Blogging ICHEP 2010


A collective forum about the 35th edition of
the International Conference on High Energy Physics (Paris, July 2010)

Wednesday, June 9, 2010

Physics at the LHC – What did Guido mean!?

My summer has started. And the first stop is the conference Physics at the LHC 2010 conference (or pLHC as it has been known internally by the experiments).

As Barbara already mentioned, this conference, occurring this week in Hamburg, Germany, is a preview of results we might expect at ICHEP.

It is Wednesday morning and all the LHC experiments have big plenary talks discussing overviews of their physics current results. One of the CMS results has already been discussed by Tommaso. The results all show the first time the experiments are gingerly dipping their foot into the pool of physics. Ok, so it is the shallow end right now. Observation of many quark-onia bumps, but some real new measurements not done at the LHC’s new higher-than-ever energy, 7 TeV. But they also include the first observation of the W boson and the Z boson at the LHC. Now we’re talking!

One fascinating conversation occured right at the start of the meeting. It was a discussion that occurred during the introductory talk by Guido Tonelli, the spokesperson for CMS (video available).

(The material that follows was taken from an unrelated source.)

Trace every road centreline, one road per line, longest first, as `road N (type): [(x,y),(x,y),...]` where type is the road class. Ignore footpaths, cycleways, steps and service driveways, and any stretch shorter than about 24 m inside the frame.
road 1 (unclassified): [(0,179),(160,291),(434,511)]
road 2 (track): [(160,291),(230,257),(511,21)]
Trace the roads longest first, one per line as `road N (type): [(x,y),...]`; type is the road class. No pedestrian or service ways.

Sitting in the audience was Steven Myers from CERN, who runs the LHC (who also gave a talk on the present and near future of the LHC machine). Both Guido and Fabiola Gianotti (ATLAS spokesperson) pleaded with Steve to give them more luminosity. Guido went one step further and said that if they can give CMS enough luminosity in the next month they will measure the Standard Model for ICHEP.

What does that mean? Both experiments have observed the W boson now. Does that mean measuring its cross section? Or an observation of top quark production? Is there any reasonable plan for the LHC that would give it enough luminosity to observe top quark production!? Or was it just a flashy statement made to urge Steve to give the experiments more data? Does CMS have something up their sleeve? I guess time will tell… And both CMS and ATLAS will do push their data as far as they can.

Update: at the end of the CMS talk, slide 54, there is the statement “100 nb-1, 380 W and 35 Z”, and the speaker said “this we can be sure of.” So, that gives the scale of the CMS plans. And lets hope the LHC can actually give us that 100 np-1 of data!